*RECORDED DATA*.
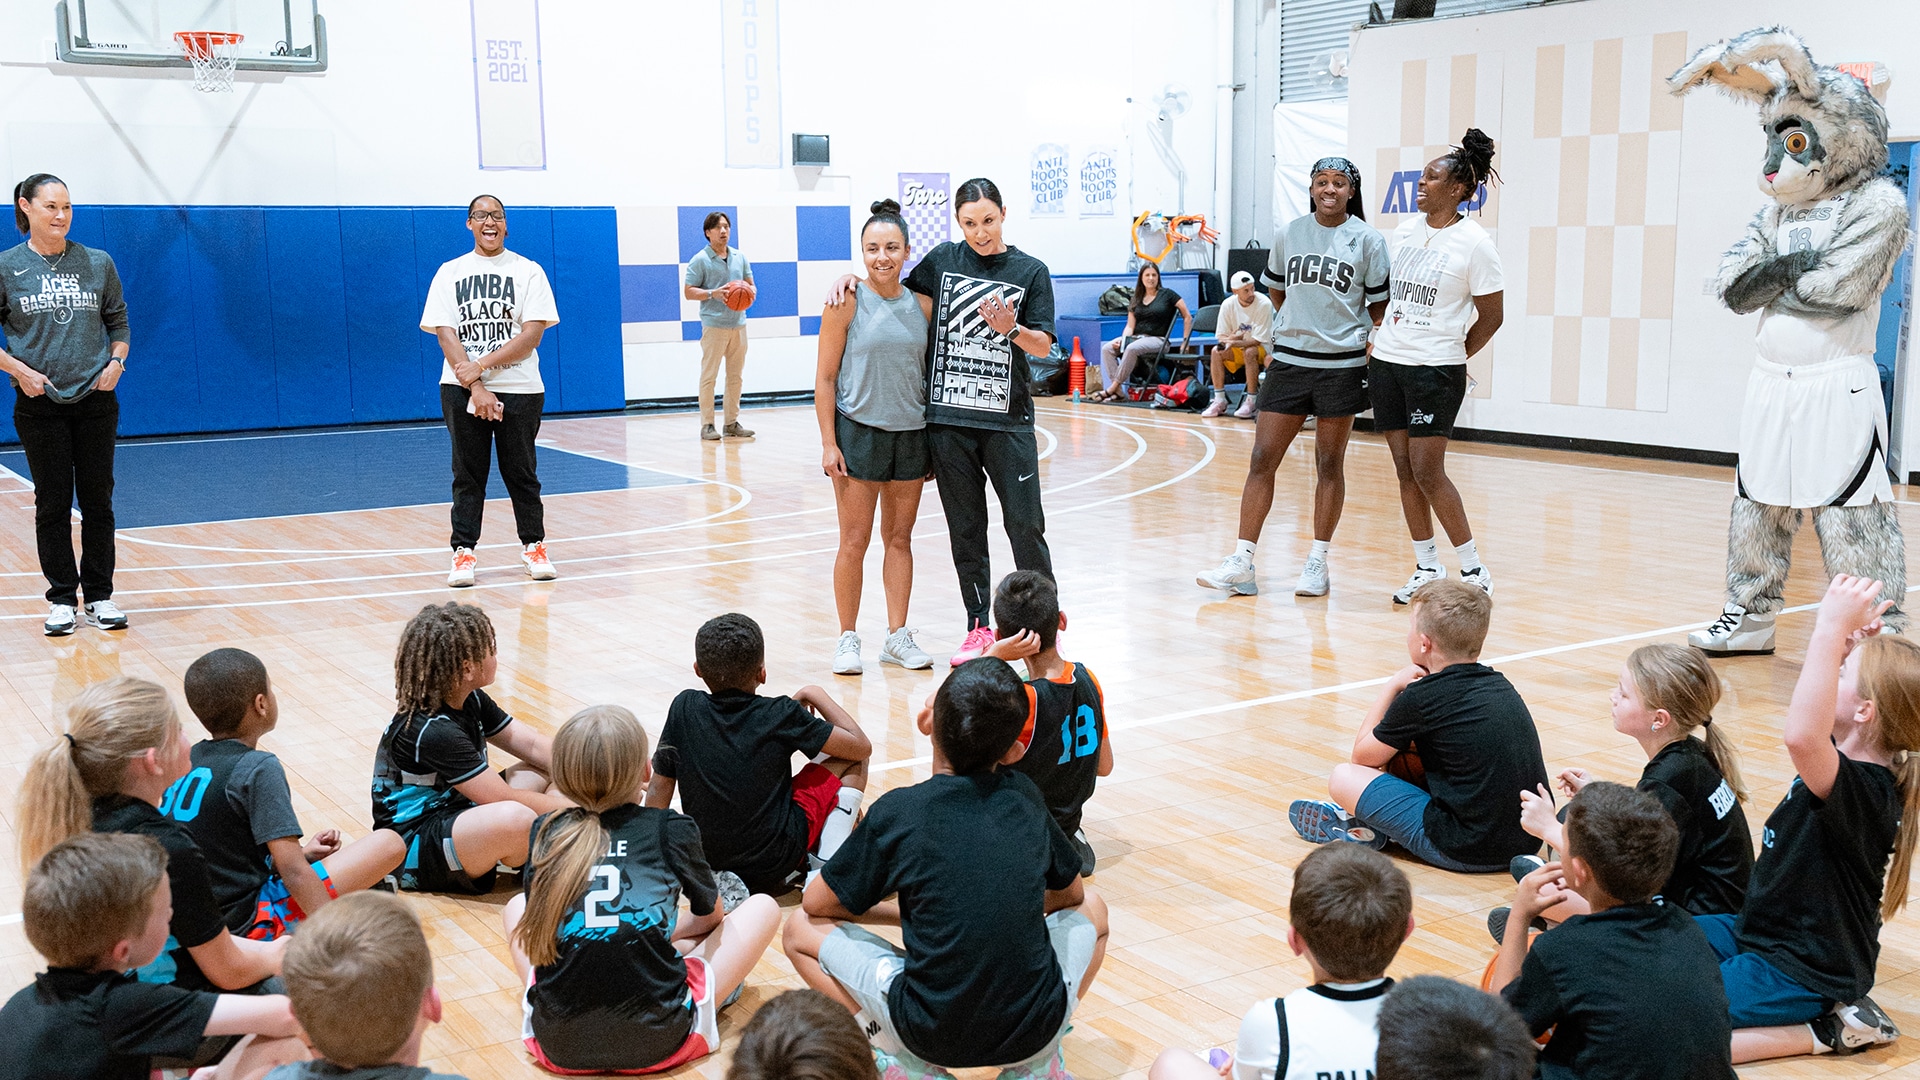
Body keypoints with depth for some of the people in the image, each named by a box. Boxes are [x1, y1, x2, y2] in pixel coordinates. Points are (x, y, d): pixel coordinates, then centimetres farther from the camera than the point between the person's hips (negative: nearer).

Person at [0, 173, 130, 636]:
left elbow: (119, 321, 12)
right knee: (53, 503, 3)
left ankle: (100, 597, 14)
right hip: (39, 404, -1)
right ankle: (62, 600, 12)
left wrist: (116, 361, -4)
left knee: (97, 500, 5)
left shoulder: (98, 263, 4)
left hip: (96, 400, 1)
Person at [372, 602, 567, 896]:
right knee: (515, 819, -37)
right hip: (412, 852, -10)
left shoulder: (471, 701, 2)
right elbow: (506, 799, -25)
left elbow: (534, 746, 4)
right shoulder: (432, 731, -26)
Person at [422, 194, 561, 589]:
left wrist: (482, 365, -14)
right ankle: (464, 551, 10)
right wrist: (475, 388, -12)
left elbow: (532, 334, -5)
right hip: (462, 390, 1)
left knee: (521, 472, 6)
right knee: (468, 474, 3)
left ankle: (534, 546, 18)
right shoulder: (450, 272, 7)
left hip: (519, 389, -1)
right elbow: (445, 334, -1)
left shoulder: (527, 271, 4)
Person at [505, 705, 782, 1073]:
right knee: (763, 907, 15)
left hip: (558, 1043, 3)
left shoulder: (546, 831, 5)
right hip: (657, 1042, -3)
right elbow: (710, 918, 19)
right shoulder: (673, 829, 0)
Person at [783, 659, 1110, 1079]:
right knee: (1091, 908, 29)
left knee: (802, 928, 14)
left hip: (932, 1036, -3)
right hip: (1037, 1032, 3)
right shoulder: (1026, 796, 2)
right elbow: (1070, 894, 19)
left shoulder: (897, 812, -8)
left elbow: (817, 904, 6)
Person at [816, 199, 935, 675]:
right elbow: (825, 378, -5)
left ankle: (897, 636, 18)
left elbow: (931, 371, 11)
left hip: (911, 433, 4)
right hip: (858, 430, -4)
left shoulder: (922, 304, 4)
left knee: (899, 537, 10)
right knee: (854, 541, 0)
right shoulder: (846, 304, -6)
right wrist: (828, 443, -10)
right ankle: (848, 637, 12)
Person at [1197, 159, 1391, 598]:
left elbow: (1380, 304, 4)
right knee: (1262, 459, -2)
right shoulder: (1290, 234, 5)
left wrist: (1369, 345, -5)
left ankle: (1317, 562, 16)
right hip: (1289, 360, 2)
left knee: (1329, 464, 6)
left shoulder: (1367, 240, -2)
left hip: (1342, 365, -2)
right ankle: (1241, 562, 1)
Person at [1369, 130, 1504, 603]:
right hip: (1387, 363, 6)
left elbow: (1492, 316, -4)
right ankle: (1426, 567, 19)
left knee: (1427, 472, -8)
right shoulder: (1405, 230, 8)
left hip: (1435, 369, -6)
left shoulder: (1474, 244, -10)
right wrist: (1378, 336, 13)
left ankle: (1474, 569, 5)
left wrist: (1453, 355, 2)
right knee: (1405, 470, 8)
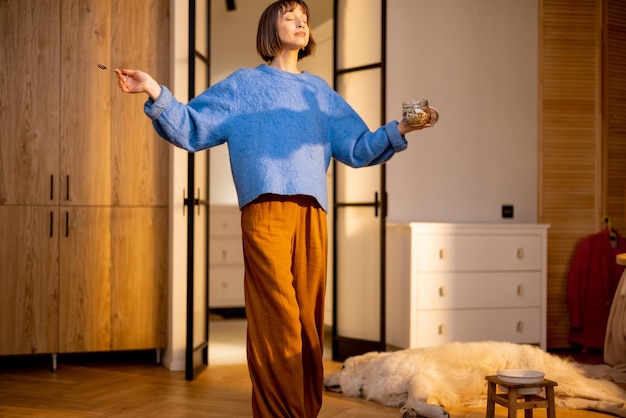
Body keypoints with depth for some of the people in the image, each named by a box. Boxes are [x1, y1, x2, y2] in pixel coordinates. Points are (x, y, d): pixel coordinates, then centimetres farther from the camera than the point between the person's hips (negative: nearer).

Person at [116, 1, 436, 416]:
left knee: (310, 321, 0)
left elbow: (358, 148, 21)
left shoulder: (320, 92, 25)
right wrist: (156, 92, -3)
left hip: (312, 214, 3)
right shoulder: (243, 85, 18)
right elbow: (190, 130, 11)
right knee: (277, 321, -11)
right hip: (265, 209, -3)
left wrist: (398, 130, 5)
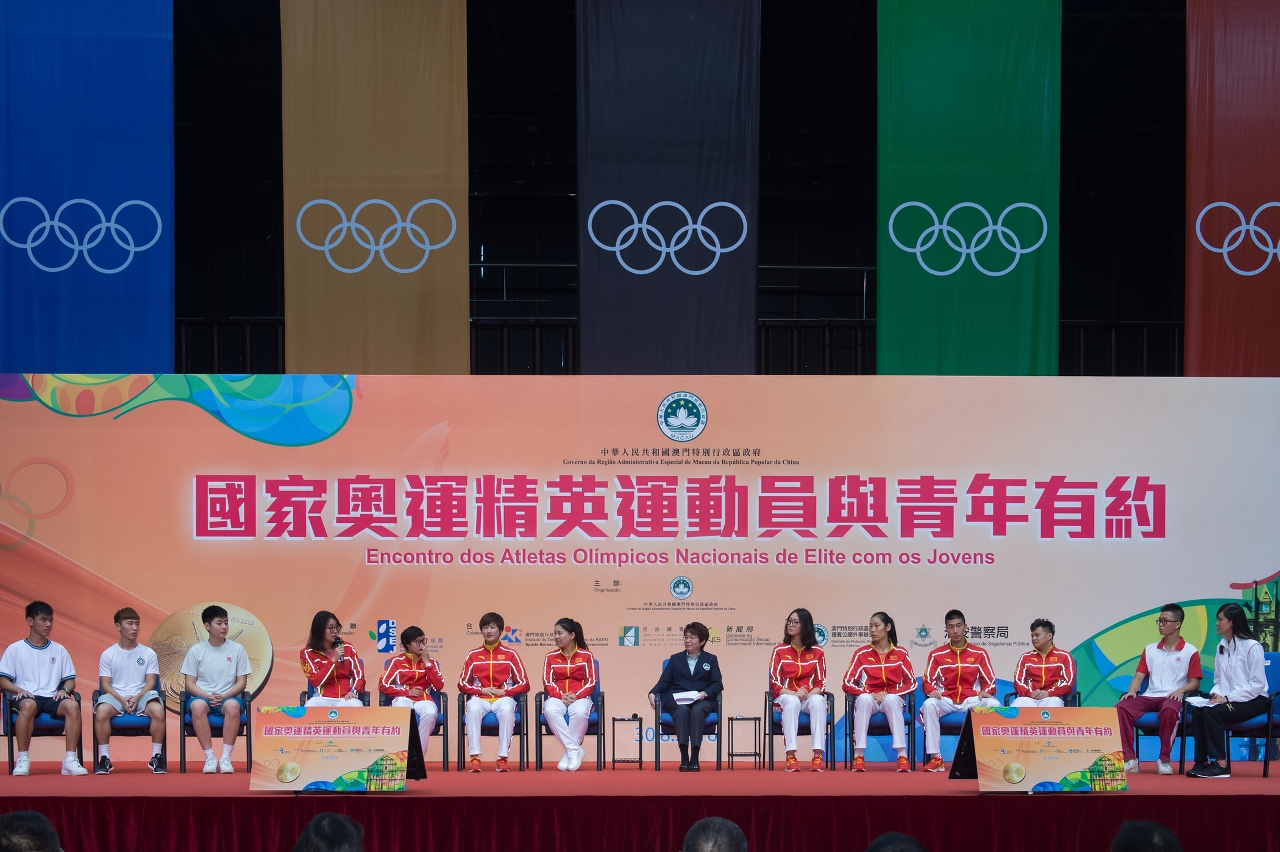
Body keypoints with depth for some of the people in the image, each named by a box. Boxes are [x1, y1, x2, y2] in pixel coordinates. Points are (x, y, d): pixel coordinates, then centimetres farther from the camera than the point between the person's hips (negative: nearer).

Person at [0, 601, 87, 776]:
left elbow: (70, 680, 17)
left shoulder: (59, 650, 18)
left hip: (53, 698, 2)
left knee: (73, 705, -33)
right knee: (28, 705, -40)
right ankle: (23, 760, -31)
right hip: (27, 696, -2)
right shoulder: (15, 649, 11)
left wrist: (64, 690, -5)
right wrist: (18, 690, -14)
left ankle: (70, 760, -31)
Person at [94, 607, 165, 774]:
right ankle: (104, 758, -19)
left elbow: (150, 683, 3)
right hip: (115, 696, 0)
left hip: (142, 696, 0)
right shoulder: (108, 654, 7)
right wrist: (122, 699, -16)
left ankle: (156, 757, -17)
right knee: (101, 712, -35)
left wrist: (137, 698, -16)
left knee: (158, 711, -34)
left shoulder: (149, 653, 9)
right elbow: (105, 685, 2)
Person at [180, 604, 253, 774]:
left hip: (228, 697, 0)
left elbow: (241, 682, 5)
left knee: (233, 706, -37)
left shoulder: (237, 649, 6)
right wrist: (208, 696, -15)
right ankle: (210, 758, -30)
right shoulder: (196, 651, 5)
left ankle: (226, 758, -30)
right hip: (203, 696, 0)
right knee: (197, 705, -37)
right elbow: (190, 684, 3)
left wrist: (223, 696, -13)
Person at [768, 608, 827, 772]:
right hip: (786, 696, -1)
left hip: (810, 696, 1)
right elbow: (775, 683, -2)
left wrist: (809, 694, -19)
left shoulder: (817, 652, 6)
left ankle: (818, 756, -40)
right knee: (792, 702, -38)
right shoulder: (779, 650, 4)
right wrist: (793, 693, -20)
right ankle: (790, 756, -42)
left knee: (818, 702, -36)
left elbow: (821, 683, 3)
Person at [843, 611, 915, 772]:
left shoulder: (901, 653, 5)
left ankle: (902, 756, -38)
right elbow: (848, 683, -2)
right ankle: (858, 756, -37)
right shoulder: (862, 653, 3)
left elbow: (911, 684, 2)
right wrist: (871, 695, -16)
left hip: (893, 699, 0)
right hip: (869, 699, 0)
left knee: (891, 700, -37)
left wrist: (889, 694, -14)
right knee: (864, 699, -37)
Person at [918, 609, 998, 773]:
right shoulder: (937, 654, 8)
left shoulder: (979, 653, 9)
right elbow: (928, 681, 4)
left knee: (994, 705, -31)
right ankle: (935, 758, -31)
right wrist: (932, 690, -20)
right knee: (929, 705, -34)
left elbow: (989, 681, 7)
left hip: (972, 700, 0)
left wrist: (985, 692, -17)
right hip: (946, 700, 0)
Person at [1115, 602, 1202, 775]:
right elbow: (1139, 676, 15)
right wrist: (1132, 691, -6)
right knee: (1121, 707, -27)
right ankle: (1129, 759, -25)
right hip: (1149, 696, 4)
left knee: (1169, 710, -42)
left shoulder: (1190, 651, 7)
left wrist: (1181, 690, -18)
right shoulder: (1150, 650, 19)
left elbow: (1195, 682, 3)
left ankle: (1164, 760, -28)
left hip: (1172, 697, -4)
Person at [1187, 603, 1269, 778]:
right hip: (1228, 699, 7)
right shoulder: (1221, 647, 13)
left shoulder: (1252, 647, -10)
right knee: (1197, 711, -22)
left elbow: (1257, 684, -14)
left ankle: (1220, 764, -24)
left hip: (1252, 700, -7)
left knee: (1212, 712, -30)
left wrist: (1228, 698, -20)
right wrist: (1216, 694, -6)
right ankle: (1201, 762, -22)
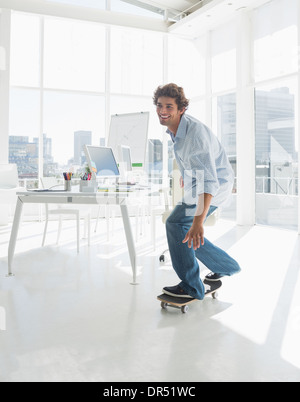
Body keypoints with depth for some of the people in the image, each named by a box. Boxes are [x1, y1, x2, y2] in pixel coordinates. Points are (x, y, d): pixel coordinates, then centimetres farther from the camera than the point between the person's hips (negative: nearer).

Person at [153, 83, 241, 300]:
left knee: (176, 224, -18)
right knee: (187, 234, 12)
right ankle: (226, 266, 30)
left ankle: (191, 286, -5)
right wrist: (185, 175, 35)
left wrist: (198, 221, -51)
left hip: (217, 185, -9)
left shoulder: (195, 132, -33)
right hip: (196, 183, 9)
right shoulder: (175, 126, -4)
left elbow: (209, 180, -42)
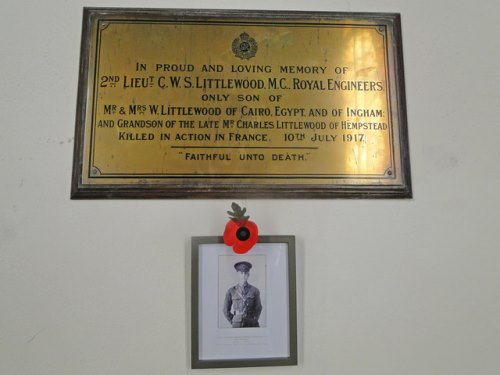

*TASK BRIEF*. Copy the lines above, starting at the line that contains "left hip: (558, 1043, 3)" and ending at the line that contains "left knee: (310, 321, 0)", with both included and every other line kept as it stands, but shift each keypoint value (x, y and depth) up by 144. Leave the pictures out of your answer.

*WRITTEN REPLY*.
left hip: (702, 1187, 147)
left shoulder: (690, 975, 149)
right hip: (801, 1186, 141)
right elbow: (854, 1062, 163)
right shoulder: (817, 973, 144)
Person at [783, 659, 1110, 1079]:
right knee: (1235, 1052, 173)
left knee: (946, 1072, 158)
left hip: (1076, 1180, 141)
right hip: (1181, 1176, 147)
right shoulder: (1170, 940, 146)
right elbow: (1214, 1038, 163)
left shoulder: (1041, 956, 136)
left elbow: (961, 1048, 150)
Person at [816, 199, 935, 675]:
right elbow: (969, 522, 139)
left ankle: (1041, 780, 162)
left elbow: (1075, 515, 155)
left hip: (1055, 577, 148)
right hip: (1002, 574, 140)
left shoulder: (1066, 448, 148)
left knee: (1043, 681, 154)
right knee: (998, 685, 144)
right shoulder: (990, 448, 138)
right wrist: (972, 587, 134)
right ankle: (992, 781, 156)
Person at [1197, 159, 1391, 598]:
left elbow: (1524, 448, 148)
right knee: (1406, 603, 142)
right shoulder: (1434, 378, 149)
left wrist: (1513, 489, 139)
left ankle: (1461, 706, 160)
right hip: (1433, 504, 146)
left knee: (1473, 608, 150)
left shoulder: (1511, 384, 142)
left hip: (1486, 509, 142)
right ankle: (1385, 706, 145)
Person at [1369, 130, 1504, 603]:
right hip: (1531, 507, 150)
left elbow: (1636, 460, 140)
right ankle: (1570, 711, 163)
left knee: (1571, 616, 136)
right shoulder: (1549, 374, 152)
left hip: (1579, 513, 138)
left shoulder: (1618, 388, 134)
right wrist: (1522, 480, 157)
left ankle: (1618, 713, 149)
left wrist: (1597, 499, 146)
right knee: (1549, 614, 152)
Body keypoints with depth for some of the people in the image, each named by a box. Boxes are [x1, y1, x2, y2] in pixel coordinates. Points are (x, y, d): pixel coordinates, then centimetres farther from the camera than the point between the person's hips (negative: nearer).

Person at [116, 1, 436, 416]:
left knee: (454, 465, 144)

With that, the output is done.